### EXERCISE AIM
Exactly as given, restate each record that follows.

───── DATA RECORDS

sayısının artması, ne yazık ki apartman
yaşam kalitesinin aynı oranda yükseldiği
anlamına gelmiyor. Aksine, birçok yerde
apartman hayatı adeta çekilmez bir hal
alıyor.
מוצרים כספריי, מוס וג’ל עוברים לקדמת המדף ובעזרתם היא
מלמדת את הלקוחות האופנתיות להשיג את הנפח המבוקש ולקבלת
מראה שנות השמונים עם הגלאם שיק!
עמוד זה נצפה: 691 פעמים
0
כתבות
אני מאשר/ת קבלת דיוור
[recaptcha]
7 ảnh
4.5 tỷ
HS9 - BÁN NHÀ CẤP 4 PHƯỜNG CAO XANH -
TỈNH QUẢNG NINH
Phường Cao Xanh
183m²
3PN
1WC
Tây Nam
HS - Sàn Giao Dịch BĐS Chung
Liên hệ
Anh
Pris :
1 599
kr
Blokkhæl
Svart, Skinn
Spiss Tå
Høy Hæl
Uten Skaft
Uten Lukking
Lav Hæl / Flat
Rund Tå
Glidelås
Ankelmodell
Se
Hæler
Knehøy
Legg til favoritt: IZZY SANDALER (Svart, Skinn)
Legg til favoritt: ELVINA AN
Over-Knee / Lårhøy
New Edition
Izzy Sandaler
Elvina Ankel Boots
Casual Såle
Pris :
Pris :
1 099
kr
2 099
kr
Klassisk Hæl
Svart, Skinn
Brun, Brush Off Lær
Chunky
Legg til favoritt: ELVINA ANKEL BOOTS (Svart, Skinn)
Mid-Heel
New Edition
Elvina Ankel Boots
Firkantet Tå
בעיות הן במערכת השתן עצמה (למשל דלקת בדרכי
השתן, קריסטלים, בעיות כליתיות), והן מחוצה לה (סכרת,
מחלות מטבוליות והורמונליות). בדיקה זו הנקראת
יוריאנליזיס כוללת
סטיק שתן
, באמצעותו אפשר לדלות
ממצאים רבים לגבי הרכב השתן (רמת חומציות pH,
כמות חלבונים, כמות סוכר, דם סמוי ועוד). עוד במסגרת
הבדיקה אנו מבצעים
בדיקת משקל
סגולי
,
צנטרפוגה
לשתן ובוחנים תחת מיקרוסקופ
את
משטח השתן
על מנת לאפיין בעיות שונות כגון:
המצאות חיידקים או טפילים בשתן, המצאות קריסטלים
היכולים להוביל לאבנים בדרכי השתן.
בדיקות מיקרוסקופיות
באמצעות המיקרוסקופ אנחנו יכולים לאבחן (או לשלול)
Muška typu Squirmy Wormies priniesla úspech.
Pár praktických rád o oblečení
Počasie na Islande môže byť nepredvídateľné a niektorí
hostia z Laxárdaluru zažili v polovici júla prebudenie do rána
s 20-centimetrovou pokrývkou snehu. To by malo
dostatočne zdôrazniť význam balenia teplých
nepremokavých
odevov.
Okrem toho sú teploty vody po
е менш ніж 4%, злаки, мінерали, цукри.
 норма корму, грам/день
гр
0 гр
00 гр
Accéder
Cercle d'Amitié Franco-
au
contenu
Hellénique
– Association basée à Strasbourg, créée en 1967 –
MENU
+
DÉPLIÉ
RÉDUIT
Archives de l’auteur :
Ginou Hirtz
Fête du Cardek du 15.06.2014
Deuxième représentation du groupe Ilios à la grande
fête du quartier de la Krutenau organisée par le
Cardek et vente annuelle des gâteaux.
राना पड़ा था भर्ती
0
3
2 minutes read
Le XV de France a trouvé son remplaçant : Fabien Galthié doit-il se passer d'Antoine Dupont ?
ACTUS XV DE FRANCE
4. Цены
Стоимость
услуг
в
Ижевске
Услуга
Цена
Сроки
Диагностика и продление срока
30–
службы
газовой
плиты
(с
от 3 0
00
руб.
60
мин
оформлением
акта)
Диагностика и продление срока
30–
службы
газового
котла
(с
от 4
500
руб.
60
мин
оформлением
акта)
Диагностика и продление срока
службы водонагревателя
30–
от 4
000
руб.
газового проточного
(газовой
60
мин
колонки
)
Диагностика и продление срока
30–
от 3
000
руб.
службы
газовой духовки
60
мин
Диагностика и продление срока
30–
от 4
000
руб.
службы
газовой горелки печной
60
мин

──────────

### FINAL ANSWER
sayısının artması, ne yazık ki apartman
yaşam kalitesinin aynı oranda yükseldiği
anlamına gelmiyor. Aksine, birçok yerde
apartman hayatı adeta çekilmez bir hal
alıyor.
מוצרים כספריי, מוס וג’ל עוברים לקדמת המדף ובעזרתם היא
מלמדת את הלקוחות האופנתיות להשיג את הנפח המבוקש ולקבלת
מראה שנות השמונים עם הגלאם שיק!
עמוד זה נצפה: 691 פעמים
0
כתבות
אני מאשר/ת קבלת דיוור
[recaptcha]
7 ảnh
4.5 tỷ
HS9 - BÁN NHÀ CẤP 4 PHƯỜNG CAO XANH -
TỈNH QUẢNG NINH
Phường Cao Xanh
183m²
3PN
1WC
Tây Nam
HS - Sàn Giao Dịch BĐS Chung
Liên hệ
Anh
Pris :
1 599
kr
Blokkhæl
Svart, Skinn
Spiss Tå
Høy Hæl
Uten Skaft
Uten Lukking
Lav Hæl / Flat
Rund Tå
Glidelås
Ankelmodell
Se
Hæler
Knehøy
Legg til favoritt: IZZY SANDALER (Svart, Skinn)
Legg til favoritt: ELVINA AN
Over-Knee / Lårhøy
New Edition
Izzy Sandaler
Elvina Ankel Boots
Casual Såle
Pris :
Pris :
1 099
kr
2 099
kr
Klassisk Hæl
Svart, Skinn
Brun, Brush Off Lær
Chunky
Legg til favoritt: ELVINA ANKEL BOOTS (Svart, Skinn)
Mid-Heel
New Edition
Elvina Ankel Boots
Firkantet Tå
בעיות הן במערכת השתן עצמה (למשל דלקת בדרכי
השתן, קריסטלים, בעיות כליתיות), והן מחוצה לה (סכרת,
מחלות מטבוליות והורמונליות). בדיקה זו הנקראת
יוריאנליזיס כוללת
סטיק שתן
, באמצעותו אפשר לדלות
ממצאים רבים לגבי הרכב השתן (רמת חומציות pH,
כמות חלבונים, כמות סוכר, דם סמוי ועוד). עוד במסגרת
הבדיקה אנו מבצעים
בדיקת משקל
סגולי
,
צנטרפוגה
לשתן ובוחנים תחת מיקרוסקופ
את
משטח השתן
על מנת לאפיין בעיות שונות כגון:
המצאות חיידקים או טפילים בשתן, המצאות קריסטלים
היכולים להוביל לאבנים בדרכי השתן.
בדיקות מיקרוסקופיות
באמצעות המיקרוסקופ אנחנו יכולים לאבחן (או לשלול)
Muška typu Squirmy Wormies priniesla úspech.
Pár praktických rád o oblečení
Počasie na Islande môže byť nepredvídateľné a niektorí
hostia z Laxárdaluru zažili v polovici júla prebudenie do rána
s 20-centimetrovou pokrývkou snehu. To by malo
dostatočne zdôrazniť význam balenia teplých
nepremokavých
odevov.
Okrem toho sú teploty vody po
е менш ніж 4%, злаки, мінерали, цукри.
 норма корму, грам/день
гр
0 гр
00 гр
Accéder
Cercle d'Amitié Franco-
au
contenu
Hellénique
– Association basée à Strasbourg, créée en 1967 –
MENU
+
DÉPLIÉ
RÉDUIT
Archives de l’auteur :
Ginou Hirtz
Fête du Cardek du 15.06.2014
Deuxième représentation du groupe Ilios à la grande
fête du quartier de la Krutenau organisée par le
Cardek et vente annuelle des gâteaux.
राना पड़ा था भर्ती
0
3
2 minutes read
Le XV de France a trouvé son remplaçant : Fabien Galthié doit-il se passer d'Antoine Dupont ?
ACTUS XV DE FRANCE
4. Цены
Стоимость
услуг
в
Ижевске
Услуга
Цена
Сроки
Диагностика и продление срока
30–
службы
газовой
плиты
(с
от 3 0
00
руб.
60
мин
оформлением
акта)
Диагностика и продление срока
30–
службы
газового
котла
(с
от 4
500
руб.
60
мин
оформлением
акта)
Диагностика и продление срока
службы водонагревателя
30–
от 4
000
руб.
газового проточного
(газовой
60
мин
колонки
)
Диагностика и продление срока
30–
от 3
000
руб.
службы
газовой духовки
60
мин
Диагностика и продление срока
30–
от 4
000
руб.
службы
газовой горелки печной
60
мин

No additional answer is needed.